# [Work request]
All lines below are to be output exactly as they stand.

━━━━

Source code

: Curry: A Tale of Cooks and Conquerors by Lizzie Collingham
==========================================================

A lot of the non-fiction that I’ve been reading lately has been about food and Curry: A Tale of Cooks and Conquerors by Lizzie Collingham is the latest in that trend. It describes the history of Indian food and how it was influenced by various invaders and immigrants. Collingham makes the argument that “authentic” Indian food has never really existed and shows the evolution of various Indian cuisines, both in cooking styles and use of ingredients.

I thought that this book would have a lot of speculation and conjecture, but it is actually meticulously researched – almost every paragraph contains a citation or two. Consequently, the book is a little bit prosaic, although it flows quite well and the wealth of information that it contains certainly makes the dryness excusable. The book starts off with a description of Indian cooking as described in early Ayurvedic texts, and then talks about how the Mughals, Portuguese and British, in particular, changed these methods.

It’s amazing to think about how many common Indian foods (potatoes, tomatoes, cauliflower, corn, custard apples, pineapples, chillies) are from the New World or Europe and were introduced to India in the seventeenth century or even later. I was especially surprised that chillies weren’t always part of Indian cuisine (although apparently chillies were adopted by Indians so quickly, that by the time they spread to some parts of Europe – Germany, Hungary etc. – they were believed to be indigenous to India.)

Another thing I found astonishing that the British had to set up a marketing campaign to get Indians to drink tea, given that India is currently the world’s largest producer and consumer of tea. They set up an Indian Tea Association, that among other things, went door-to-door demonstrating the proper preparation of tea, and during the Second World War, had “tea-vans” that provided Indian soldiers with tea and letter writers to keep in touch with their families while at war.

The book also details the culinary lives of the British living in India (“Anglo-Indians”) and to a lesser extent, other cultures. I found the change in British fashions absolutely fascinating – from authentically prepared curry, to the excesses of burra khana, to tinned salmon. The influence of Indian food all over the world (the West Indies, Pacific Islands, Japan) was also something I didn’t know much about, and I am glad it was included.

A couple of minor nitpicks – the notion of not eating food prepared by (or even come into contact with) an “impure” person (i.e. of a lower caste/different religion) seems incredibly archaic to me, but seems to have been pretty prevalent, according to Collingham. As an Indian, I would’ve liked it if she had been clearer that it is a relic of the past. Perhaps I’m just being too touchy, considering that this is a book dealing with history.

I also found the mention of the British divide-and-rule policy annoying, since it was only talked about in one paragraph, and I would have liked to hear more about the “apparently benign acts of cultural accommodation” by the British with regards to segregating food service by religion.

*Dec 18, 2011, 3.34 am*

━━━━

# [Written answer]
Source code

: Curry: A Tale of Cooks and Conquerors by Lizzie Collingham
==========================================================

A lot of the non-fiction that I’ve been reading lately has been about food and Curry: A Tale of Cooks and Conquerors by Lizzie Collingham is the latest in that trend. It describes the history of Indian food and how it was influenced by various invaders and immigrants. Collingham makes the argument that “authentic” Indian food has never really existed and shows the evolution of various Indian cuisines, both in cooking styles and use of ingredients.

I thought that this book would have a lot of speculation and conjecture, but it is actually meticulously researched – almost every paragraph contains a citation or two. Consequently, the book is a little bit prosaic, although it flows quite well and the wealth of information that it contains certainly makes the dryness excusable. The book starts off with a description of Indian cooking as described in early Ayurvedic texts, and then talks about how the Mughals, Portuguese and British, in particular, changed these methods.

It’s amazing to think about how many common Indian foods (potatoes, tomatoes, cauliflower, corn, custard apples, pineapples, chillies) are from the New World or Europe and were introduced to India in the seventeenth century or even later. I was especially surprised that chillies weren’t always part of Indian cuisine (although apparently chillies were adopted by Indians so quickly, that by the time they spread to some parts of Europe – Germany, Hungary etc. – they were believed to be indigenous to India.)

Another thing I found astonishing that the British had to set up a marketing campaign to get Indians to drink tea, given that India is currently the world’s largest producer and consumer of tea. They set up an Indian Tea Association, that among other things, went door-to-door demonstrating the proper preparation of tea, and during the Second World War, had “tea-vans” that provided Indian soldiers with tea and letter writers to keep in touch with their families while at war.

The book also details the culinary lives of the British living in India (“Anglo-Indians”) and to a lesser extent, other cultures. I found the change in British fashions absolutely fascinating – from authentically prepared curry, to the excesses of burra khana, to tinned salmon. The influence of Indian food all over the world (the West Indies, Pacific Islands, Japan) was also something I didn’t know much about, and I am glad it was included.

A couple of minor nitpicks – the notion of not eating food prepared by (or even come into contact with) an “impure” person (i.e. of a lower caste/different religion) seems incredibly archaic to me, but seems to have been pretty prevalent, according to Collingham. As an Indian, I would’ve liked it if she had been clearer that it is a relic of the past. Perhaps I’m just being too touchy, considering that this is a book dealing with history.

I also found the mention of the British divide-and-rule policy annoying, since it was only talked about in one paragraph, and I would have liked to hear more about the “apparently benign acts of cultural accommodation” by the British with regards to segregating food service by religion.

*Dec 18, 2011, 3.34 am*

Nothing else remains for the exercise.